Vol. 7 (2019): Proceedings of the Seventh AAAI Conference on Human Computation and Crowdsourcing

					View Vol. 7 (2019): Proceedings of the Seventh AAAI Conference on Human Computation and Crowdsourcing

Edited by Edith Law and Jennifer Wortman Vaughan
224 pp., references, index, illus.
ISBN 978-1-57735-820-6

The 7th volume of the AAAI Conference on Human Computation and Crowdsourcing (HCOMP 2019) contains the papers presented at Skamania Lodge in Washington State near the Columbia Gorge River, USA from October 28-30, 2019. The conference is sponsored by the Association for the Advancement of Artificial Intelligence (AAAI).

While artificial intelligence (AI) and human-computer interaction (HCI) represent traditional mainstays of the conference, HCOMP believes strongly in publishing broad, interdisciplinary research. The field is particularly unique in the diversity of disciplines it draws upon and contributes to, ranging from human-centered qualitative studies and HCI design, to computer science and artificial intelligence, to economics and the social sciences, all the way to digital humanities, policy, and ethics.

In this volume, the papers emphasize work that generates new insights into the human computation side of HCOMP, such as new understandings about human cognition, human-in-the-loop intelligence systems, human-AI interaction and collaboration, algorithmic and interface techniques for augmenting human abilities to perform tasks, and other issues that affect how humans collaborate with AI systems (such as bias, fairness and interpretability).

HCOMP is aimed at promoting the scientific exchange of advances in human computation and crowdsourcing among researchers, engineers, and practitioners across a spectrum of disciplines.

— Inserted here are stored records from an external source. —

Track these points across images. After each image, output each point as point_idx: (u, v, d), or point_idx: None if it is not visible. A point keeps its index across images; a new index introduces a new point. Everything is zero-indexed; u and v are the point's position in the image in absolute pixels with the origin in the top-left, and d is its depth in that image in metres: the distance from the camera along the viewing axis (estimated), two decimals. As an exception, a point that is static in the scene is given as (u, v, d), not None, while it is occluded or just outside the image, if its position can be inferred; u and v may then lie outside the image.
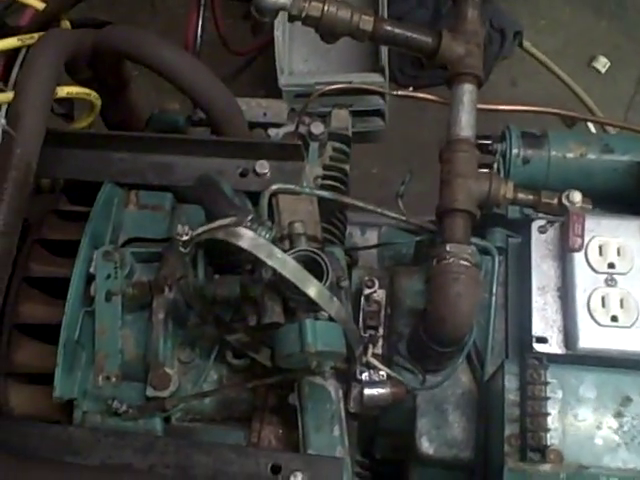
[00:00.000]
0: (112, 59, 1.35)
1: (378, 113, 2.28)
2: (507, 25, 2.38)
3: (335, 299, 1.01)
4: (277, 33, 2.18)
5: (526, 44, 2.44)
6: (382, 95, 2.23)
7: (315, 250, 1.02)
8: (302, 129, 1.36)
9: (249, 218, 1.00)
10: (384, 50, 2.21)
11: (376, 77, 2.19)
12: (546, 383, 0.95)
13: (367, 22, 1.23)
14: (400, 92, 1.37)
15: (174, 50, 1.32)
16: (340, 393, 1.12)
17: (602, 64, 2.41)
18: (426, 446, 1.09)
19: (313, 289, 0.99)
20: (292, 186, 1.18)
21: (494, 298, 1.13)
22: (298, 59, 2.33)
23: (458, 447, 1.08)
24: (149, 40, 1.29)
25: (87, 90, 1.29)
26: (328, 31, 1.26)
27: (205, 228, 1.02)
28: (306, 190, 1.18)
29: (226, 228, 1.00)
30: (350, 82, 2.04)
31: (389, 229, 1.55)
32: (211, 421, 1.19)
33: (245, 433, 1.17)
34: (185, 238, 1.03)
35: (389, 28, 1.23)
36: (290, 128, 1.38)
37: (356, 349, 1.07)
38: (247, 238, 0.99)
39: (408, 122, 2.31)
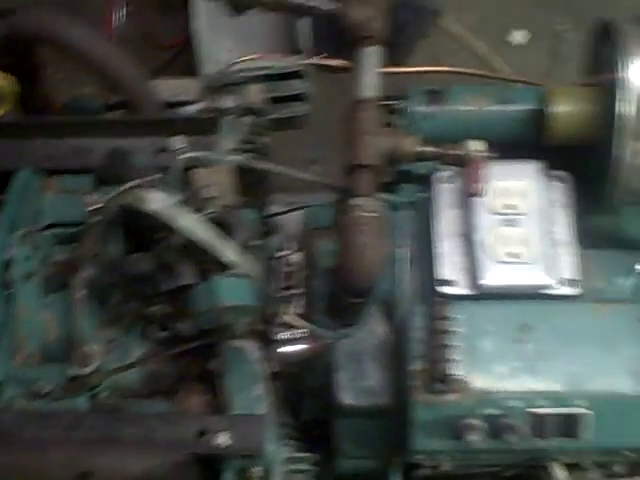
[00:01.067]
0: (26, 43, 1.36)
1: (301, 97, 2.31)
2: (425, 4, 2.43)
3: (246, 257, 1.03)
4: (197, 24, 2.20)
5: (445, 22, 2.49)
6: (305, 78, 2.25)
7: (224, 210, 1.05)
8: (215, 104, 1.37)
9: (156, 180, 1.02)
10: (306, 35, 2.24)
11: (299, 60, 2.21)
12: (449, 318, 0.99)
13: (268, -8, 1.26)
14: (313, 60, 1.40)
15: (86, 31, 1.33)
16: (260, 354, 1.14)
17: (520, 37, 2.48)
18: (346, 397, 1.12)
19: (223, 248, 1.01)
20: (203, 153, 1.19)
21: (403, 250, 1.16)
22: (222, 49, 2.34)
23: (376, 395, 1.12)
24: (60, 22, 1.30)
25: (3, 74, 1.30)
26: (236, 3, 1.30)
27: (113, 194, 1.03)
28: (216, 157, 1.20)
29: (134, 193, 1.01)
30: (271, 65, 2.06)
31: (314, 207, 1.58)
32: (138, 396, 1.20)
33: (172, 404, 1.18)
34: (95, 207, 1.05)
35: (285, -4, 1.26)
36: (204, 104, 1.41)
37: (271, 307, 1.10)
38: (155, 201, 1.01)
39: (332, 106, 2.33)
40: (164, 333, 1.18)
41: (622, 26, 1.08)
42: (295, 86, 2.30)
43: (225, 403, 1.12)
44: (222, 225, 1.04)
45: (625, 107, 1.04)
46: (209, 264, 1.03)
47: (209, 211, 1.04)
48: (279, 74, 2.14)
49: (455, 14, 2.53)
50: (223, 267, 1.02)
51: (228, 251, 1.01)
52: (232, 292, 1.01)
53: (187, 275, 1.03)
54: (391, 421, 1.10)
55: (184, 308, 1.13)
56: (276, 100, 2.12)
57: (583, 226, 1.15)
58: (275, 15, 2.03)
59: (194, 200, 1.07)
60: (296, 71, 2.23)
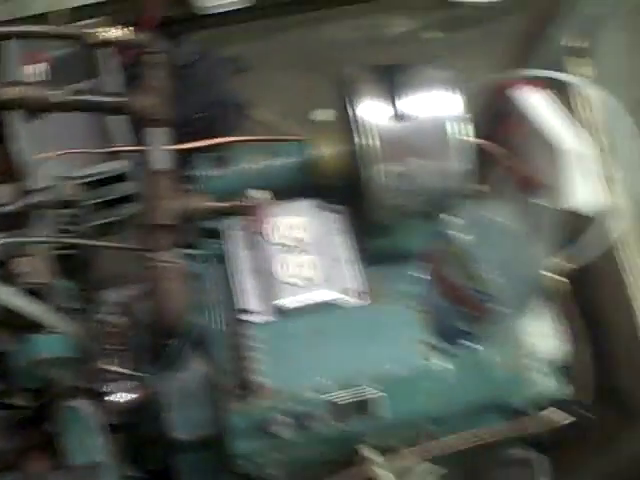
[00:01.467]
0: None
1: (130, 199, 2.42)
2: (233, 99, 2.64)
3: (61, 317, 1.14)
4: (18, 145, 2.30)
5: (255, 113, 2.71)
6: (130, 178, 2.39)
7: (36, 282, 1.16)
8: (27, 202, 1.50)
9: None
10: (123, 130, 2.37)
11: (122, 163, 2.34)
12: (249, 335, 1.15)
13: (57, 96, 1.41)
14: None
15: None
16: (93, 408, 1.24)
17: (325, 116, 2.74)
18: (179, 433, 1.23)
19: (38, 311, 1.12)
20: (15, 239, 1.31)
21: (213, 295, 1.31)
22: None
23: (207, 425, 1.23)
24: None
25: None
26: (28, 108, 1.44)
27: None
28: (28, 240, 1.32)
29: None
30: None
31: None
32: (-13, 477, 1.27)
33: (21, 476, 1.25)
34: None
35: (74, 97, 1.41)
36: (20, 203, 1.52)
37: (95, 361, 1.21)
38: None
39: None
40: (6, 412, 1.27)
41: (352, 74, 1.30)
42: (121, 188, 2.43)
43: (66, 460, 1.21)
44: (36, 293, 1.15)
45: (363, 138, 1.24)
46: (27, 328, 1.14)
47: (23, 282, 1.16)
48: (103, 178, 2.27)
49: (265, 103, 2.77)
50: (40, 328, 1.13)
51: (43, 314, 1.12)
52: (48, 346, 1.12)
53: (4, 342, 1.14)
54: (223, 447, 1.21)
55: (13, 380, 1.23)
56: (105, 204, 2.24)
57: (365, 249, 1.34)
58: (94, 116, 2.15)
59: (6, 276, 1.19)
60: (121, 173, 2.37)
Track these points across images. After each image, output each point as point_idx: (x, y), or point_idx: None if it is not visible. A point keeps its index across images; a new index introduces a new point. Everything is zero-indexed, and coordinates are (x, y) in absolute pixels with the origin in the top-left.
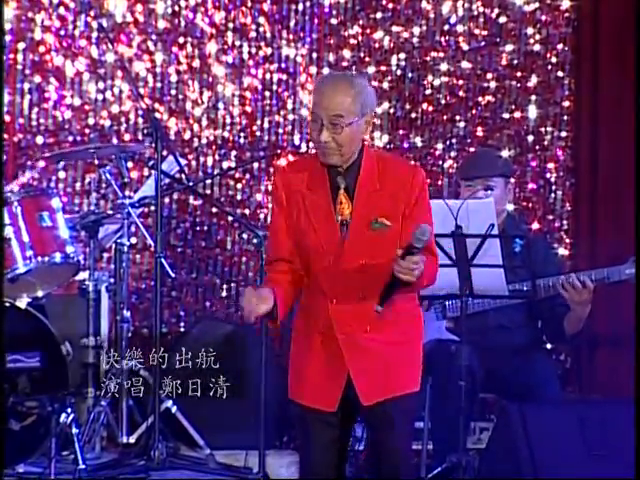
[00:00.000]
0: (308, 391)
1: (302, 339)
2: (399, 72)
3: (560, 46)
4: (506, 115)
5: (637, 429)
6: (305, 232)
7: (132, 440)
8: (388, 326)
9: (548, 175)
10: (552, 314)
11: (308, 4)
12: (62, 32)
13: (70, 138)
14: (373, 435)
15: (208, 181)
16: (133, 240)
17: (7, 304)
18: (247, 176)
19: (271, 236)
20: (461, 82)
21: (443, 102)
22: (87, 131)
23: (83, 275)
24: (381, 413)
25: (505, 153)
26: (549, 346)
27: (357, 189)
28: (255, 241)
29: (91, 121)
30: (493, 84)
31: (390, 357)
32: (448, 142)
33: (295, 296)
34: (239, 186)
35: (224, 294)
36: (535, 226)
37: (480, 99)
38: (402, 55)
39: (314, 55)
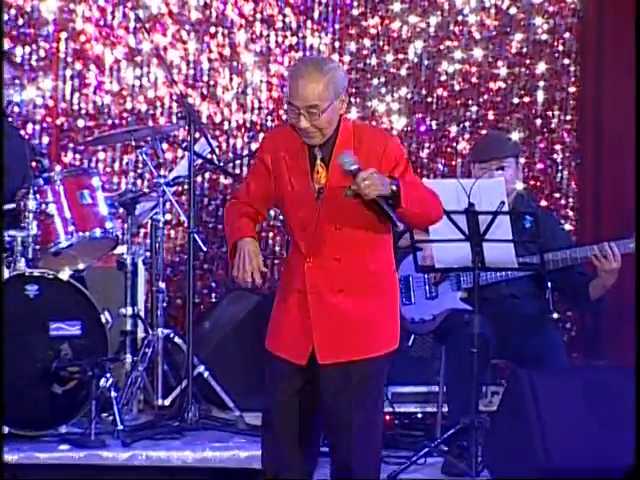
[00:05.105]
0: (283, 344)
1: (282, 296)
2: (416, 60)
3: (566, 35)
4: (516, 100)
5: (638, 399)
6: (285, 195)
7: (167, 403)
8: (361, 290)
9: (555, 156)
10: (574, 282)
11: None
12: (102, 22)
13: (109, 121)
14: (329, 403)
15: (237, 161)
16: (168, 216)
17: (51, 276)
18: None
19: (247, 182)
20: (474, 69)
21: (457, 88)
22: (125, 115)
23: (121, 249)
24: (337, 377)
25: (515, 135)
26: (556, 315)
27: (332, 160)
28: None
29: (129, 105)
30: (504, 71)
31: (357, 320)
32: (461, 125)
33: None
34: None
35: None
36: (543, 203)
37: (491, 85)
38: (419, 44)
39: (336, 44)
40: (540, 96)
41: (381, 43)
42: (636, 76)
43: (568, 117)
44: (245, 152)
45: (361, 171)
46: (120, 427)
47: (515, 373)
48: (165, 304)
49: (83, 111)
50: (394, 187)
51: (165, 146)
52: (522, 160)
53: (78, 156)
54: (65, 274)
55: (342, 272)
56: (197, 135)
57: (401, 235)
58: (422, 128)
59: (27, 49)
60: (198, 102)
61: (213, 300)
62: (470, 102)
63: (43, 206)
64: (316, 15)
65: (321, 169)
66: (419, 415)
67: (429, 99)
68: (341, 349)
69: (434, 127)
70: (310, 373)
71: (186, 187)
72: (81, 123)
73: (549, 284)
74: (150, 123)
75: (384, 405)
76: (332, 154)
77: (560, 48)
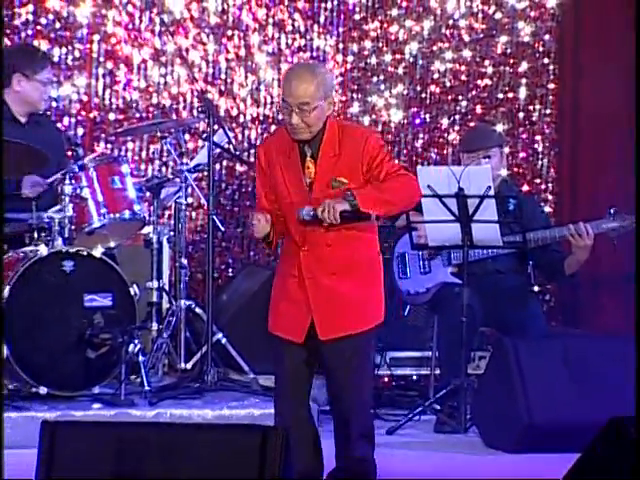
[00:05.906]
0: (282, 324)
1: (279, 281)
2: (411, 60)
3: (546, 37)
4: (500, 95)
5: (638, 367)
6: (281, 191)
7: (189, 366)
8: (351, 272)
9: (536, 146)
10: (551, 259)
11: (335, 2)
12: (130, 26)
13: (137, 115)
14: (331, 375)
15: (252, 150)
16: (189, 200)
17: (85, 253)
18: None
19: (257, 190)
20: (463, 68)
21: (448, 84)
22: (151, 109)
23: (148, 229)
24: (337, 350)
25: (500, 127)
26: (536, 288)
27: (319, 155)
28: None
29: (154, 101)
30: (490, 69)
31: (349, 299)
32: (452, 118)
33: (278, 231)
34: None
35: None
36: (525, 188)
37: (479, 82)
38: (414, 45)
39: (340, 45)
40: (522, 92)
41: (380, 44)
42: (636, 75)
43: (548, 111)
44: (258, 142)
45: (316, 209)
46: (147, 388)
47: (500, 340)
48: (187, 278)
49: (114, 106)
50: (351, 199)
51: (187, 137)
52: (506, 149)
53: (109, 146)
54: (98, 251)
55: (334, 257)
56: (216, 127)
57: (398, 216)
58: (417, 121)
59: (63, 50)
60: (217, 97)
61: (230, 275)
62: (460, 97)
63: (78, 190)
64: (322, 19)
65: (311, 165)
66: (414, 377)
67: (423, 95)
68: (338, 325)
69: (428, 120)
70: (308, 347)
71: (206, 173)
72: (112, 116)
73: (530, 261)
74: (174, 116)
75: (374, 368)
76: (320, 150)
77: (541, 49)
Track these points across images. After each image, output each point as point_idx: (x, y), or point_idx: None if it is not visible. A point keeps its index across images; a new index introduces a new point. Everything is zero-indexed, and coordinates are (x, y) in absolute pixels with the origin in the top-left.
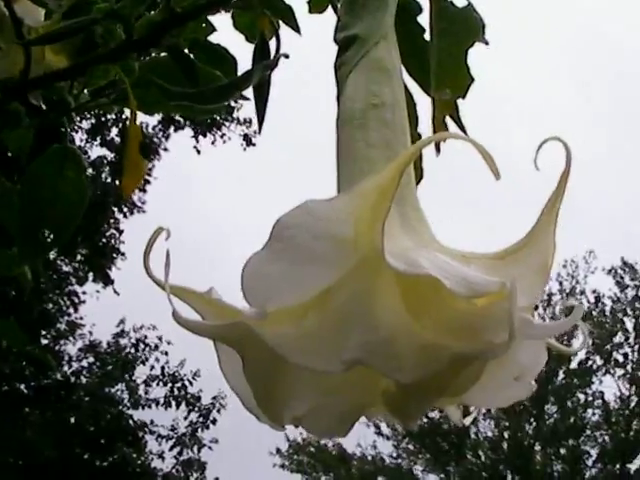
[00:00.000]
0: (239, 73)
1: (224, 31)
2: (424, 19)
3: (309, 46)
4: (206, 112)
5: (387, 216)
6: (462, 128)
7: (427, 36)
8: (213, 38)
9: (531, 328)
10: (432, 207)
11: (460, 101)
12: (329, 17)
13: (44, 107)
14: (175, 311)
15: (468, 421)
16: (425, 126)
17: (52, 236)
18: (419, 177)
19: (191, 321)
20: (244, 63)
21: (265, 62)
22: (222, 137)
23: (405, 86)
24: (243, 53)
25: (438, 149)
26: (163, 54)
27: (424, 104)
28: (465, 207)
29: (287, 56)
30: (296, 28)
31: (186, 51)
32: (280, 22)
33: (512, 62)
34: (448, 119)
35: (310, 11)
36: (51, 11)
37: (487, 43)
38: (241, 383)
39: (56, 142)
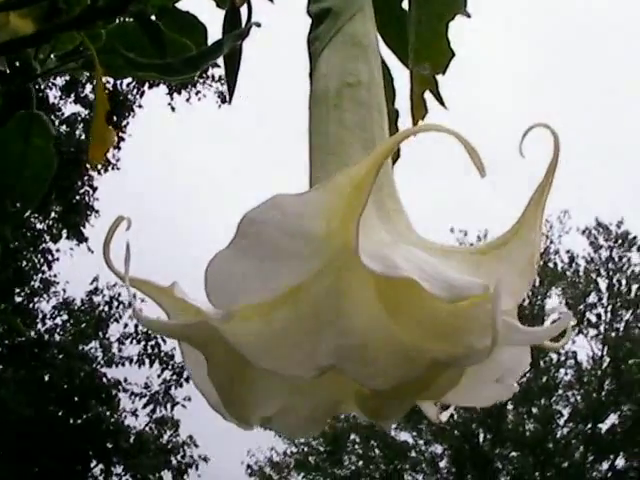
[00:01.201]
0: (210, 41)
1: None
2: None
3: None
4: (176, 79)
5: (362, 213)
6: (442, 103)
7: (405, 4)
8: (183, 4)
9: (516, 333)
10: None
11: None
12: None
13: (9, 72)
14: (135, 310)
15: (445, 417)
16: (403, 99)
17: (18, 205)
18: (395, 157)
19: (153, 321)
20: (216, 29)
21: (236, 32)
22: (197, 94)
23: (382, 59)
24: (215, 19)
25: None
26: (130, 20)
27: (402, 75)
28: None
29: (259, 25)
30: None
31: (154, 18)
32: None
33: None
34: (427, 94)
35: None
36: None
37: (469, 16)
38: (207, 382)
39: (23, 108)
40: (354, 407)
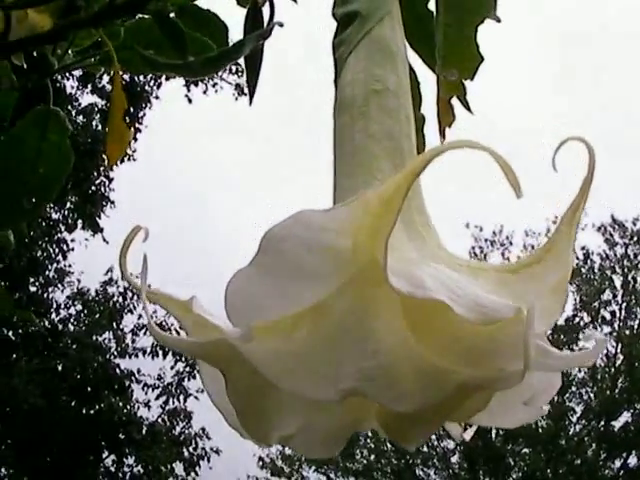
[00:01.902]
0: (230, 39)
1: None
2: None
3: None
4: (195, 78)
5: (391, 232)
6: (468, 109)
7: (431, 5)
8: (203, 2)
9: (548, 358)
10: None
11: None
12: None
13: (26, 67)
14: (151, 325)
15: (468, 435)
16: (429, 104)
17: (34, 200)
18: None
19: (170, 337)
20: (237, 27)
21: (257, 32)
22: (214, 86)
23: (409, 63)
24: (237, 17)
25: (443, 135)
26: (149, 16)
27: (427, 78)
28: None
29: (281, 24)
30: None
31: (173, 16)
32: None
33: None
34: (454, 100)
35: None
36: None
37: (499, 20)
38: (225, 400)
39: (40, 103)
40: (376, 425)
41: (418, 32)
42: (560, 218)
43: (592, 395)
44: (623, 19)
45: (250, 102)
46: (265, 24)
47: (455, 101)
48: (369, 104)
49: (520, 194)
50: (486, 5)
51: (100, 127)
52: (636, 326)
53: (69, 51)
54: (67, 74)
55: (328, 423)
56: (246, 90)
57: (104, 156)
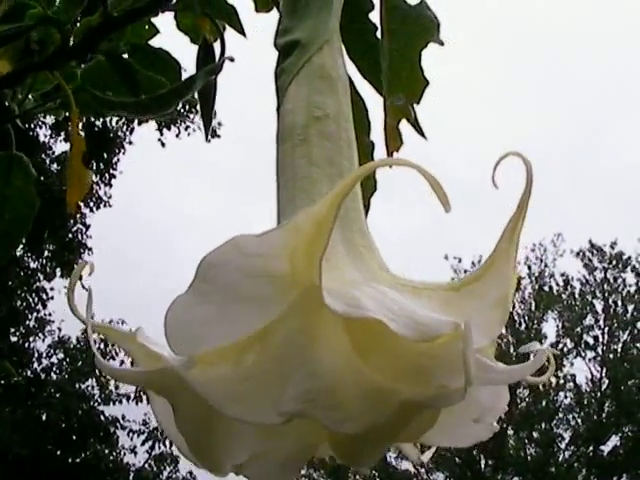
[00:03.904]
0: (184, 77)
1: (172, 31)
2: (376, 16)
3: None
4: (149, 117)
5: (325, 251)
6: (421, 133)
7: (379, 34)
8: (160, 40)
9: (490, 372)
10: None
11: None
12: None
13: None
14: (97, 358)
15: (427, 457)
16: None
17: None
18: (373, 189)
19: (115, 369)
20: (191, 64)
21: (208, 67)
22: (186, 129)
23: (356, 90)
24: (189, 55)
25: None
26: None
27: (379, 104)
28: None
29: (232, 59)
30: (240, 29)
31: (127, 56)
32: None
33: None
34: (403, 123)
35: (256, 10)
36: None
37: (442, 43)
38: (177, 431)
39: (2, 149)
40: (329, 451)
41: (368, 61)
42: (500, 235)
43: (579, 420)
44: None
45: (206, 137)
46: (217, 60)
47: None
48: (309, 130)
49: (449, 209)
50: (429, 30)
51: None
52: (619, 349)
53: (29, 96)
54: (39, 122)
55: (281, 450)
56: (219, 132)
57: (80, 203)
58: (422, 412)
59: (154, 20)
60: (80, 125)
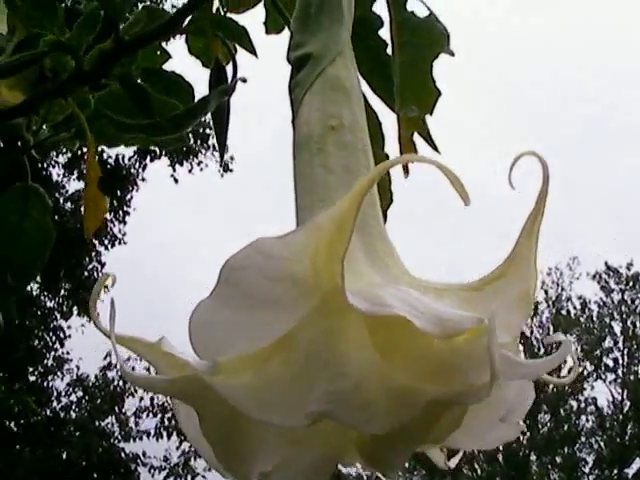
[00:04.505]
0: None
1: (183, 56)
2: (386, 33)
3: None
4: (170, 142)
5: (347, 251)
6: (433, 146)
7: (390, 50)
8: (174, 64)
9: (515, 367)
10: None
11: None
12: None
13: (3, 147)
14: (123, 369)
15: (453, 463)
16: (393, 145)
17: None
18: (389, 201)
19: (140, 377)
20: (203, 88)
21: (221, 87)
22: (199, 165)
23: (369, 104)
24: (202, 79)
25: (406, 171)
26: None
27: (391, 121)
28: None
29: (245, 80)
30: (252, 50)
31: (140, 81)
32: (237, 46)
33: None
34: (417, 136)
35: (267, 32)
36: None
37: (452, 54)
38: (202, 439)
39: (18, 181)
40: (356, 458)
41: (379, 77)
42: (520, 231)
43: (602, 444)
44: None
45: (221, 160)
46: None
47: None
48: (326, 140)
49: (468, 202)
50: (439, 41)
51: None
52: None
53: (43, 126)
54: (52, 161)
55: (307, 458)
56: (231, 166)
57: (95, 241)
58: (448, 411)
59: (165, 46)
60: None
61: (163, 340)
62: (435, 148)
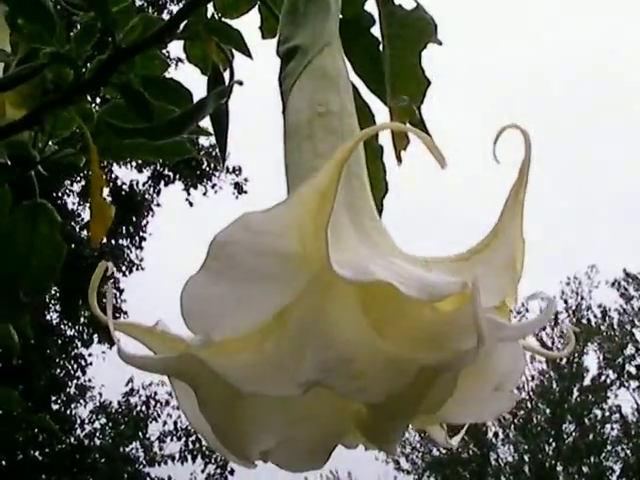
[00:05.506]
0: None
1: (183, 66)
2: (378, 30)
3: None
4: (172, 149)
5: (330, 218)
6: (426, 132)
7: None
8: (176, 73)
9: (501, 330)
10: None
11: None
12: None
13: (10, 164)
14: (120, 348)
15: (456, 441)
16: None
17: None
18: (384, 191)
19: (136, 357)
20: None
21: (218, 89)
22: (213, 187)
23: (362, 98)
24: (201, 88)
25: (399, 159)
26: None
27: (385, 117)
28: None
29: (241, 83)
30: (247, 52)
31: (140, 89)
32: (234, 51)
33: None
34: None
35: (263, 37)
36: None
37: (440, 43)
38: (201, 419)
39: (27, 198)
40: (356, 438)
41: (372, 72)
42: (504, 202)
43: (629, 452)
44: None
45: (223, 164)
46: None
47: None
48: (314, 126)
49: (444, 165)
50: (427, 32)
51: (105, 240)
52: None
53: (49, 143)
54: (67, 190)
55: (307, 436)
56: (245, 187)
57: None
58: (440, 379)
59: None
60: (106, 191)
61: (159, 323)
62: (428, 134)
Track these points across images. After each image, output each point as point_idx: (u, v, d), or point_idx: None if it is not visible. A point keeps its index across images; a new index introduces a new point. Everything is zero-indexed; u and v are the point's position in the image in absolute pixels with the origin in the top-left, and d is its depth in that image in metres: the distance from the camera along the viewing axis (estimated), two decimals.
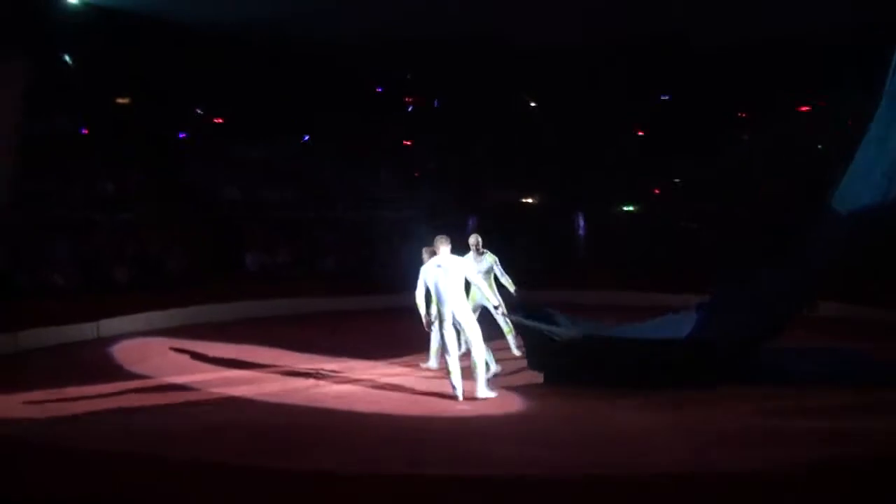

The conference was created by researchers from diverse fields to serve as a key focal point and scholarly venue for the review and presentation of the highest quality work on principles, studies, and applications of human computation. The meeting seeks and embraces work on human computation and crowdsourcing in multiple fields, including human-computer interaction, cognitive psychology, economics, information retrieval, databases, systems, optimization, and multiple subdisciplines of artificial intelligence, such as vision, speech, robotics, machine learning, and planning.